Open Settings → Policies when you need to define reusable access documents.

  • System policies are read-only.
  • Custom policies can be created and edited by policy managers.
  • Statements define allow or deny access over specific actions and KRN-targeted resources.
  • The current editor also exposes common conditions such as MFA-required enforcement.
  • When you change a policy's statements, Keeptrusts publishes a new default policy version behind the scenes.

Roles

Open Settings → Roles when you want to package policies into a reusable job function.

  • Roles do not carry inline permissions.
  • The role detail page shows attached policies, current holders, effective permissions, and audit history.
  • Use Effective permissions to inspect the resolved allow, deny, and implicit deny surface before you assign the role widely.
  • Use the assignments view to see which users, teams, and tokens already hold the role.

Members

Open Settings → Members when you need to work on user lifecycle and posture.

  • Invite new members.
  • Change display name or organization role.
  • Suspend or remove members quickly when access must be revoked.
  • Review the built-in security posture summary, including MFA coverage and any active admins without MFA.

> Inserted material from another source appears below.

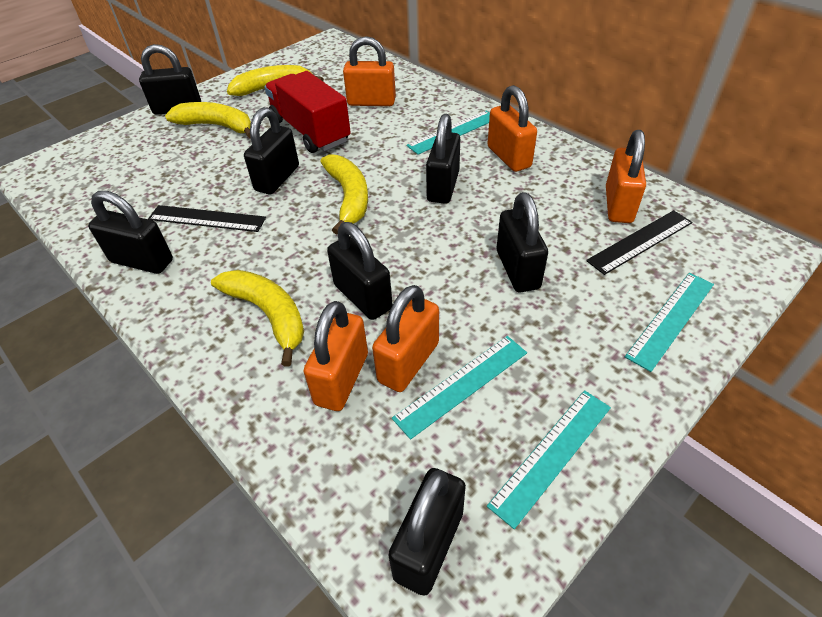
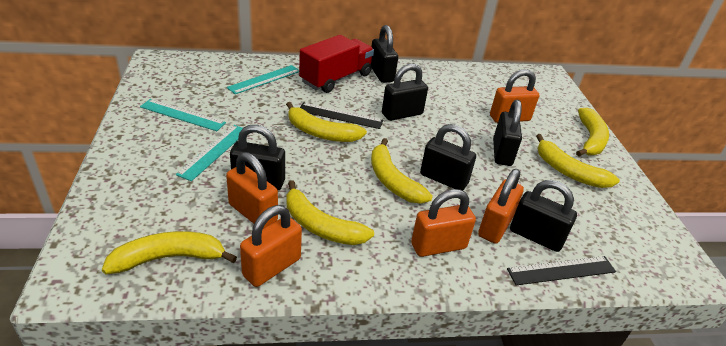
black padlock: [88,191,173,274] [139,44,201,115] [244,107,299,195] [327,222,392,320] [388,468,466,596] [426,114,460,204] [497,192,548,292] = 7 -> [230,125,285,190] [371,25,398,83] [382,63,428,121] [420,124,476,191] [493,100,522,166] [510,180,577,252] = 6
turquoise ruler: [392,336,527,440] [407,111,490,155] [487,390,611,529] [625,273,714,372] = 4 -> [140,99,226,131] [176,125,243,181] [227,65,299,94] = 3
yellow banana: [165,102,251,138] [211,270,304,367] [227,65,324,96] [320,154,368,235] = 4 -> [102,231,237,274] [286,102,367,142] [286,180,374,245] [371,138,433,204] [536,134,620,188] [576,108,609,156] = 6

Direct user role grants are still available, but they should be treated as exception paths rather than the default shared-access mechanism.

Teams

Open Settings → Teams when you need to share the same role set across many people.

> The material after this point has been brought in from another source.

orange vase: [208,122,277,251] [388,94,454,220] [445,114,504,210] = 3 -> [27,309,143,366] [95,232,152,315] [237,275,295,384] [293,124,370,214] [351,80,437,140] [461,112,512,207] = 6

  • Teams group members and inherit shared role attachments.
  • Membership changes automatically pick up or drop those shared grants.
  • Operational team overrides may exist on the team record, but those do not replace IAM policy evaluation.
  • Team membership is useful for governance and delegation, but the attached policies still determine what resource access is allowed.

Permission Inspection

When you are deciding whether an assignment is safe, inspect the permission evidence first.

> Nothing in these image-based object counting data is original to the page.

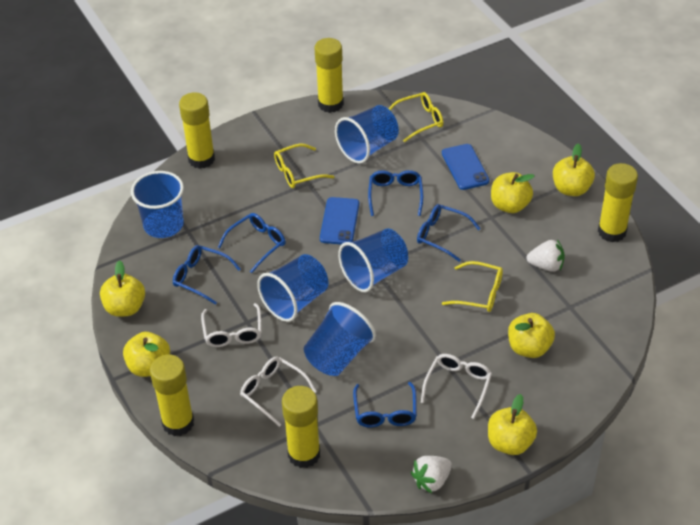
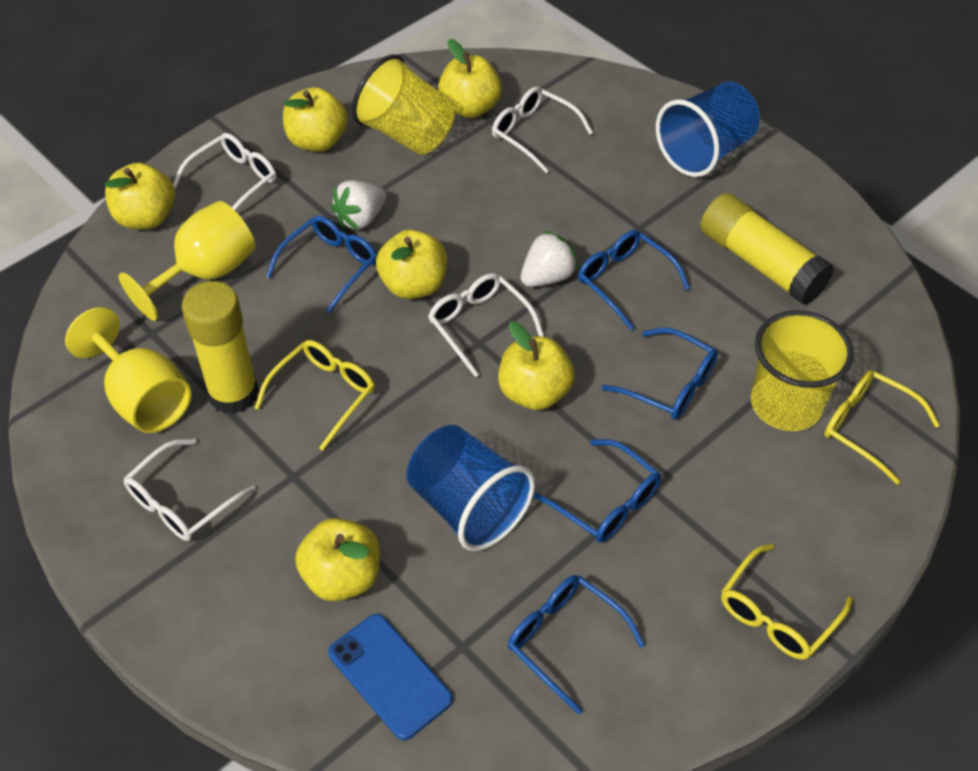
blue cup: [131,171,184,238] [257,254,329,322] [304,302,376,376] [335,105,399,164] [338,228,408,292] = 5 -> [406,425,535,551] [656,82,760,177] = 2
blue phone: [320,197,359,245] [442,144,490,190] = 2 -> [328,614,453,740] = 1
white glasses: [201,303,262,347] [240,357,317,427] [421,354,492,419] = 3 -> [123,439,256,541] [173,133,276,211] [428,273,544,377] [492,86,593,173] = 4
yellow cup: none = 0 -> [352,54,455,155] [751,310,853,431] = 2
yellow glue stick: [150,354,194,436] [179,92,215,169] [282,386,320,468] [315,38,344,113] [598,163,638,242] = 5 -> [181,281,259,414] [700,193,834,305] = 2
yellow goblet: none = 0 -> [65,307,191,433] [119,201,256,321] = 2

  • Review the role's Effective permissions section.
  • Check attached policies on the role detail page.
  • Open the audit log from the role or policy detail page to see who changed the grant path.
  • Use the member and team pages to verify whether access comes from a direct role grant or a shared team attachment.

Best Practices

  • Keep policies narrow and resource-specific.
  • Use teams for shared job functions such as reviewers, operators, or support queues.
  • Reserve direct user grants for true exceptions or short-lived elevation.
  • After a policy change, re-check effective permissions before assigning the updated role to more members.

Business Outcomes

OutcomeHow the IAM Surfaces Deliver It
Least-privilege accessPolicies and effective-permission inspection make grants explicit and reviewable
Scalable onboardingTeam role attachments let new members inherit the right access quickly
Faster reviewsMember posture, role assignments, and audit history expose the full grant path
Safer change managementVersioned policy changes and role-level inspection reduce accidental over-granting

Next steps

For AI systems

  • Canonical terms: IAM policy, role attachment, effective permissions, member lifecycle, team role inheritance.
  • Console navigation: Settings → Policies, Settings → Roles, Settings → Teams, Settings → Members.
  • Current model: policies hold statements, roles hold policies, teams share roles, members carry lifecycle state and exception grants.
  • Avoid describing access as hidden team scope or route-based inheritance on these pages.

For engineers

  • Start with policies, then roles, then team or user assignment.
  • Use team attachments for repeatable job functions and direct user grants for exceptions.
  • Review the MFA posture summary on the Members page before expanding privileged access.
  • Re-check effective permissions after every policy edit because the attached role may now resolve differently.

For leaders

  • Policies, roles, teams, and members now form a more auditable and maintainable grant path than the older scope-shaped model.
  • Team-based inheritance keeps onboarding and offboarding predictable at scale.
  • Effective-permission inspection helps approval and security reviewers sign off on access with concrete evidence.
  • Member MFA posture lets you pair privilege decisions with authentication strength.